In 2006, for example, an optimal tour was produced by a team led by Cook for a 85,900-city tour. It did not, of course, given the computing constraints mentioned above, involve checking each route individually. “There is no hope to actually list all the road trips between New York and Los Angeles,” he says. Instead, almost all of the computation went into proving that there is no tour shorter than the one his team found. In essence, there is an answer, but there is not a solution. “By solution,” writes Cook, “we mean an algorithm, that is a step-by-step recipe for producing an optimal tour for any example we may now throw at it.”

The second half of the article also has some nice details about how the messy ways that people behave make the route planning problem for a company like UPS a lot more complicated than the pure traveling salesman problem:

People are also emotional, and it turns out an unhappy truck driver can be trouble.
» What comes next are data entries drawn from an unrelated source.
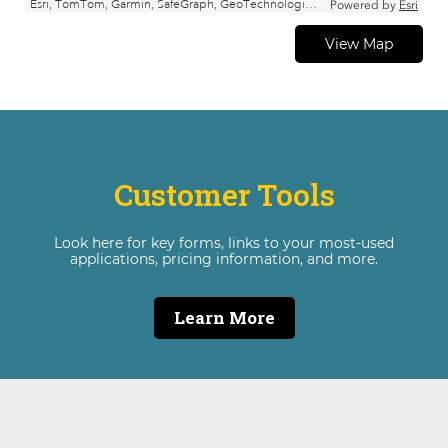
View Map
Customer Tools
Look here for key forms, links to your most-used
applications, pricing information, and more.
Learn More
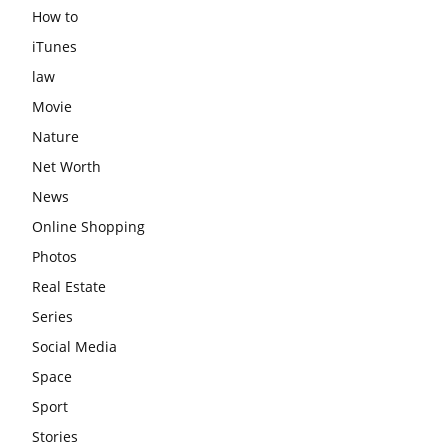
How to
iTunes
law
Movie
Nature
Net Worth
News
Online Shopping
Photos
Real Estate
Series
Social Media
Space
Sport
Stories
Modern routing models incorporate whether a truck driver is happy or not—something he may not know about himself. For example, one major trucking company that declined to be named does “predictive analysis” on when drivers are at greater risk of being involved in a crash. Not only does the company have information on how the truck is being driven—speeding, hard-braking events, rapid lane changes—but on the life of the driver.

This loops back to talking about (informally again) algorithms, solutions, optimization, and the idea of a heuristic approach. I’m wondering if this would also be a nice way to illustrate the idea of modeling – I’ve found that it’s a phrase we use a lot that it’s easy to nod and say “sure, a model”, but things can get confusing as you start to slip between our informal, day-to-day usage of the word model and a more technical or formal meaning. This might help bridge the gap, particularly as it starts to touch on the idea of good versus bad models.